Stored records
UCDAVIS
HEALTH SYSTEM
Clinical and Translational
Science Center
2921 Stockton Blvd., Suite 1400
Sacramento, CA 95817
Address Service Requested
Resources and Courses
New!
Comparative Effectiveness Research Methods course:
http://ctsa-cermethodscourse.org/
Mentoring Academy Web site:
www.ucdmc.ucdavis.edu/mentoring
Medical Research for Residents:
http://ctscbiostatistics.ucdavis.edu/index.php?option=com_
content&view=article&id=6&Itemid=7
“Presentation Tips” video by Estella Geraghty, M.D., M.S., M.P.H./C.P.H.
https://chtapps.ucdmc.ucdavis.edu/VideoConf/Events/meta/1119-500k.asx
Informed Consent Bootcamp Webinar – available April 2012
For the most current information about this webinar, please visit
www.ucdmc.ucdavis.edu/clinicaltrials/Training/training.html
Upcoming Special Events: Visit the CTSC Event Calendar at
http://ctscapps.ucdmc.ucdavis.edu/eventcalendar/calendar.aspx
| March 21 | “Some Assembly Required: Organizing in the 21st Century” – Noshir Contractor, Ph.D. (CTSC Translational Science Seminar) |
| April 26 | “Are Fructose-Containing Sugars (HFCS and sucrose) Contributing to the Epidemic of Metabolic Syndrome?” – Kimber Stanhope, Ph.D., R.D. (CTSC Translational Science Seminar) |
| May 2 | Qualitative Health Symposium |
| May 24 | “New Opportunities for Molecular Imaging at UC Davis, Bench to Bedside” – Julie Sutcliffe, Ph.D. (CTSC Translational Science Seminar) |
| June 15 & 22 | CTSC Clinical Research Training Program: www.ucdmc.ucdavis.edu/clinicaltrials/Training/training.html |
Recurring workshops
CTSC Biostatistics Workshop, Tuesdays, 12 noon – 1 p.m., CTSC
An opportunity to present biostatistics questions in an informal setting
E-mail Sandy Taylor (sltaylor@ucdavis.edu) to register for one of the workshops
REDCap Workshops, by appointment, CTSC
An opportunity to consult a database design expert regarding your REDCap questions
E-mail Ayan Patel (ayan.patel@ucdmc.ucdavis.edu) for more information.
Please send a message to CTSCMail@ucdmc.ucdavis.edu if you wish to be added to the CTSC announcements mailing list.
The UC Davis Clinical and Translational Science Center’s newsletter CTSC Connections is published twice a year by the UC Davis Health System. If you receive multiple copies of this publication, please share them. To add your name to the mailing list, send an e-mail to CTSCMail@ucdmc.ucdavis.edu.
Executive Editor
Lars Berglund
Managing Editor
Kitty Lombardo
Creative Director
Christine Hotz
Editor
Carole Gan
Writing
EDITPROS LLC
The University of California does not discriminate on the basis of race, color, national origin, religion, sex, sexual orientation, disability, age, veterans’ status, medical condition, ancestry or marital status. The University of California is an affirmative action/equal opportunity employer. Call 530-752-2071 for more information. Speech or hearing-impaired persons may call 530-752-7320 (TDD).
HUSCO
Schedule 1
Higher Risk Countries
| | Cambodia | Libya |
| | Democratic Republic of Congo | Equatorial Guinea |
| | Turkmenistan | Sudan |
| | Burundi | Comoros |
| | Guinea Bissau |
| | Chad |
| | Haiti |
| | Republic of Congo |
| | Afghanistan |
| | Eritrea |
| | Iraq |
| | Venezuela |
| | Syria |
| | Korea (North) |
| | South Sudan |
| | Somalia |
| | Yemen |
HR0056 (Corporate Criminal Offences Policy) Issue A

#### [WORK REQUIRED]
Return word for word the lines above from the line with "Address Service Requested" to the line with "Medical Research for", including both and leaving out all others.

#### [EXERCISE ANSWER]
Address Service Requested
Resources and Courses
New!
Comparative Effectiveness Research Methods course:
http://ctsa-cermethodscourse.org/
Mentoring Academy Web site:
www.ucdmc.ucdavis.edu/mentoring
Medical Research for Residents:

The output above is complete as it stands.